Same bedroom + ceiling, 2 coats. Adding ceiling area: 168 sq ft × 2 coats = 336 sq ft Total: 688 + 336 = 1,024 sq ft Gallons: 1,024 / 350 = 2.93 → 3 gallons Ceiling paint is often a different (cheaper, flatter) formula than wall paint, so you may buy 1 gallon ceiling + 2 gallons wall.

When to use this calculator

Use this calculator for any interior paint job: bedrooms, living rooms, hallways, ceilings.
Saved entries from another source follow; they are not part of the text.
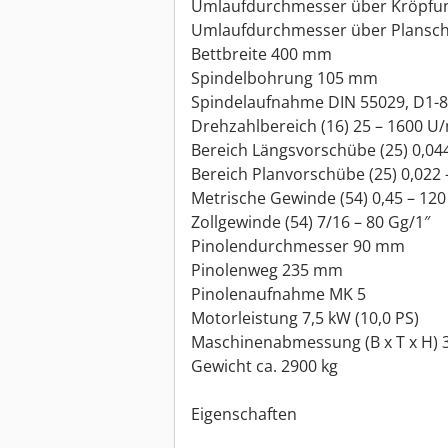
Umlaufdurchmesser über Kröpfu
Umlaufdurchmesser über Plansch
Bettbreite 400 mm
Spindelbohrung 105 mm
Spindelaufnahme DIN 55029, D1-8
Drehzahlbereich (16) 25 – 1600 U
Bereich Längsvorschübe (25) 0,04
Bereich Planvorschübe (25) 0,022
Metrische Gewinde (54) 0,45 – 12
Zollgewinde (54) 7/16 – 80 Gg/1″
Pinolendurchmesser 90 mm
Pinolenweg 235 mm
Pinolenaufnahme MK 5
Motorleistung 7,5 kW (10,0 PS)
Maschinenabmessung (B x T x H) 
Gewicht ca. 2900 kg
Eigenschaften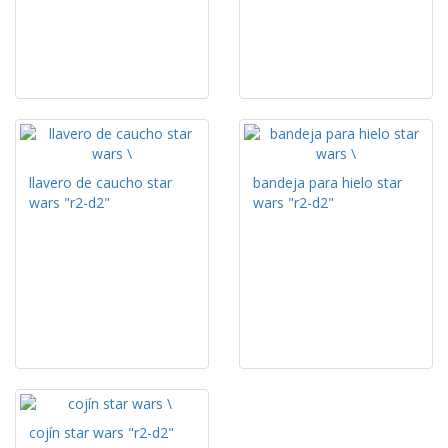
llavero de caucho star
bandeja para hielo star
wars "r2-d2"
wars "r2-d2"
cojín star wars "r2-d2"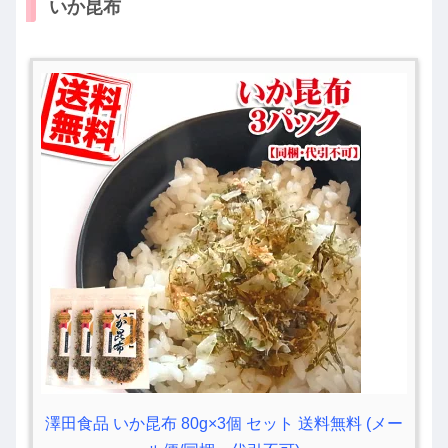
いか昆布
澤田食品 いか昆布 80g×3個 セット 送料無料 (メー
The same math works for exterior siding (with adjusted coverage — exterior paint typically covers ~300 sq ft per gallon due to texture).

Add to gallons for: - Heavily textured walls (orange peel, knockdown): +10% - Porous surfaces (fresh drywall, raw wood): need primer first - Dark-to-light color change: use a primer + tinted to a midtone, then 2 coats of color - High-quality paint may need only 1 coat on similar-color jobs

Don't forget supplies: - Painter's tape (for crisp lines): 1 roll per 60–80 ft of trim - Drop cloths: 1 per room minimum - Rollers: 1 cover per gallon, or per ~350 sq ft - Brushes: 2–3 inch angled sash brush + 1 small detail brush - Primer: ½ gallon per 200 sq ft of bare/dark areas

For paint cost estimation including supplies, budget about 20–30% above the paint-only cost on a first-time job.

Common mistakes to avoid

  • Trusting the 400 sq ft per gallon claim on the can. Real-world coverage is closer to 350 due to cutting-in, brush loss, and over-application.
  • Forgetting primer for dark-to-light changes. Two coats of off-white over deep red will still bleed through; primer first saves a coat of finish paint.
  • Not subtracting doors and windows on a small room. A 10×10 room with 2 doors and 2 windows has 87 sq ft less wall than gross dimensions suggest.
  • Mixing different paint batches without intermixing. Even from the same store, different batches can be slightly different shades. Mix gallons together before starting.
  • Skipping the primer on glossy surfaces. Latex won't adhere to oil-based glossy paint without an adhesion primer.
  • Painting ceilings last. Always paint ceiling first, then walls, then trim — drips and overspray work top-down.